As for your final paragraph, I think the reason that you don’t see those preferences correlated to a greater extent is that “aggressively limiting climate change” and “pro-growth policies” are not independent variables – that is, they are to a large extent not compatible. I would certainly agree that, in choosing policies that “aggressively limit climate change” one should choose those policies which tend to have the least impact on growth, but that’s easier said than done and not, I think, terribly controversial.
Me too — I think we should ameliorate recessions, if we can, and if it’s worth it. Florida’s point is that we shouldn’t be indifferent to the effect on growth, but yes, I’d be willing to sacrifice a sufficiently small amount of growth to prevent a painful recession today.
Not sure which reasons you have in mind for growth = welfare. Do you mean the “money can’t buy happiness” sort of arguments or the “high growth can still leave people in poverty” arguments? Or something else I haven’t thought of?
And, yes, you’re right about climate mitigation and growth going in opposite directions, at least for a while.
Re Florida, my beef with him is not that his observation is wrong, but that it is banal, and that he punts the hard questions. I mean, not to beat a dead horse, but saying that history will determine “[w]hat better and more effective things might have been done with these trillions” is a cop out of major proportions.
Re growth and welfare, it’s a little of both, though I’d frame the issues differently. For the former, I’d say “while money and happiness are highly corrolated, they aren’t corrolated on a one to one basis,” for the second, I’d say that “economic growth tends, all else being equal, to benefit some people disproportionately; whatever one thinks about the justice of this, it is a reason why maximizing economic growth does not maximize welfare.” Of course, that leads to a whole host of additional questions and issues, but as I said, serious engagment of them is beyond the scope of a blog comment.
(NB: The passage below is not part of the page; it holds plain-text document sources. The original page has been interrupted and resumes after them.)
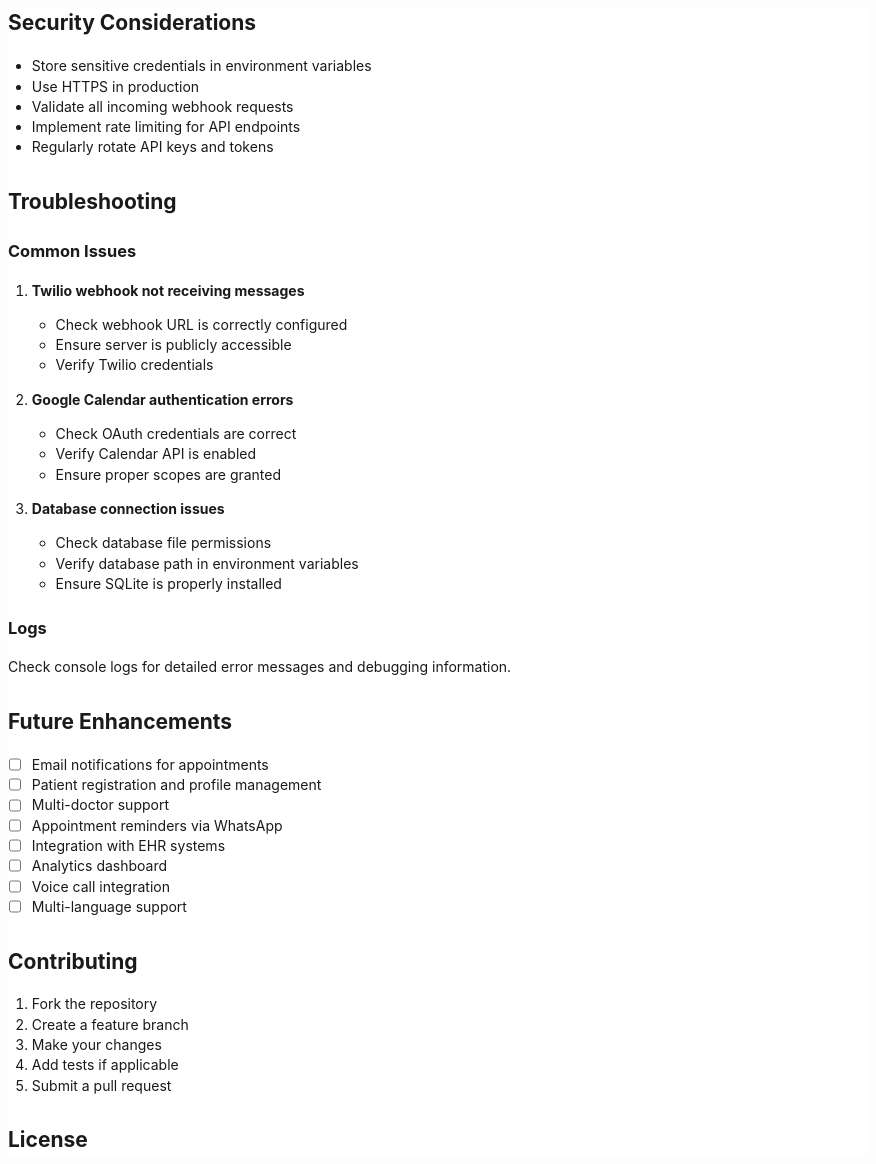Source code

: ## Security Considerations

- Store sensitive credentials in environment variables
- Use HTTPS in production
- Validate all incoming webhook requests
- Implement rate limiting for API endpoints
- Regularly rotate API keys and tokens

## Troubleshooting

### Common Issues

1. **Twilio webhook not receiving messages**
   - Check webhook URL is correctly configured
   - Ensure server is publicly accessible
   - Verify Twilio credentials

2. **Google Calendar authentication errors**
   - Check OAuth credentials are correct
   - Verify Calendar API is enabled
   - Ensure proper scopes are granted

3. **Database connection issues**
   - Check database file permissions
   - Verify database path in environment variables
   - Ensure SQLite is properly installed

### Logs

Check console logs for detailed error messages and debugging information.

## Future Enhancements

- [ ] Email notifications for appointments
- [ ] Patient registration and profile management
- [ ] Multi-doctor support
- [ ] Appointment reminders via WhatsApp
- [ ] Integration with EHR systems
- [ ] Analytics dashboard
- [ ] Voice call integration
- [ ] Multi-language support

## Contributing

1. Fork the repository
2. Create a feature branch
3. Make your changes
4. Add tests if applicable
5. Submit a pull request

## License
Regarding growth and welfare, there is an additional argument. Even without adopting the more extreme doom and gloom predictions of environmental catastrophe, there is, at least, an open question as to whether high high rates of growth are sustainable indefinitely. It’s certainly possible that there will be technological fixes to various environmental/resource issues, but it seems somewhat dangerous to just assume such fixes. That’s part of what I meant in a previous comment when I mentioned the magical thinking that soem libertarians seem to have regarding the benefits of the free market. One can have a healthy respect for the power of free markets (especially relative to governmental solutions) without fetishizing the free market.
Or, to put it another way, assuming that enviromental and resource problems will have a technological fix is as big an error (and the same kind of error) as ignoring the possibility of such fixes.
And to further elaborate upon the banality of the Florida quote, while many blog commenters may not understand the concept of opportunity costs, I would suspect that our policy makers do. Now, they may not be properly weighing such costs, but if one wants to make the argument that they aren’t … one should make the argument, rather than just asserting it (or, in Florida’s case, implying it).
(And did I say England rather than Florida in my prior comment? Ugh, I need to do a better job of editing my comments.)
Most politicians have never taken an economics course in their lives.
It would be a good question to ask them if they could define ‘opportunity cost’. I doubt many members of Congress could and I doubt Obama could.